Standing Rock Sioux Tribal Chairman Dave Archambault II outside the court last month in Washington, D.C. Native News Online photo by Randall Slikkers
We deeply appreciate all the people who supported us with their presence, but when this storm passes, it is time to dismantle the camp and return to our homes. If the camp stays where it is currently located, people are risking their lives. The current weather is severe, making travel impossible. If the camp stays, we run a risk of further provocation from local law enforcement. Once one person is hurt or property is destroyed, that will lead to more outsized actions by law enforcement. The longer the camp stays, the greater risk we run of seeing further violence at the hands of law enforcement and potential injury to our supporters.
Our great leaders of the past would never put the people at risk of harm, especially women and children. I don’t want anyone to be living in an unsafe environment. We need to stay in prayer, believe in our prayer, and begin our journey home in prayer. I believe in my prayers and in the Creator. Take the lessons we learned here and apply them at home—unity, peace, prayer.
A new administration will not easily be able to reverse Sunday’s historic decision. This decision is everything we had asked for: a non-granting of the easement, initiating an Environmental Impact Study, and suggestive of a reroute. We got it! Energy Transfer Partners will face an uphill battle in trying to dismantle the process initiated by this decision.

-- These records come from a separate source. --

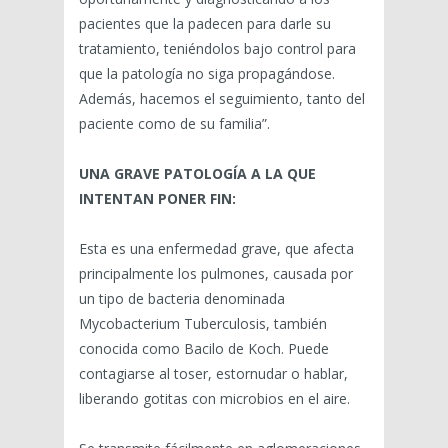
pacientes que la padecen para darle su
tratamiento, teniéndolos bajo control para
que la patología no siga propagándose.
Además, hacemos el seguimiento, tanto del
paciente como de su familia”.
UNA GRAVE PATOLOGÍA A LA QUE
INTENTAN PONER FIN:
Esta es una enfermedad grave, que afecta
principalmente los pulmones, causada por
un tipo de bacteria denominada
Mycobacterium Tuberculosis, también
conocida como Bacilo de Koch. Puede
contagiarse al toser, estornudar o hablar,
liberando gotitas con microbios en el aire.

I know this is a victory for this one DAPL battle, but we have not yet won the DAPL war. There will be more battles ahead and we will continue to strategize and win. The camp has brought us this far—now it is time we pivot to the next phase of this struggle. That will be lead on different fronts like in court, with the new Administration, with Congress, and with the investors.
We are establishing a path now to help the world understand that what we asked for and what we got is the right decision. The world is watching us and our behavior will determine the final outcome.
I am asking each and every one of you to come up with a strategy to close and exit the camp. I respectfully ask that you leave the land as it was when you arrived, and return home before the winter grows more severe. Pass this on—let everyone know that we are thankful for their passion and commitment and we are thankful for them all standing with us. It’s time now to enjoy this winter with your families. We need all to respect the host tribe’s wishes. We are asking all tribes to pass this on to their members.
This storm is a glimpse of what is to come as temperatures are still not reaching the winter lows of this region. I understand that folks cannot go at this moment, but as soon as this current storm has passed, we must execute an exit strategy and continue our battles to protect water. These efforts are not only needed in Standing Rock, but they are needed throughout Indian Country, across America and internationally. I want you to know that Standing Rock stands with you as you return home to carry this energy and movement into the future.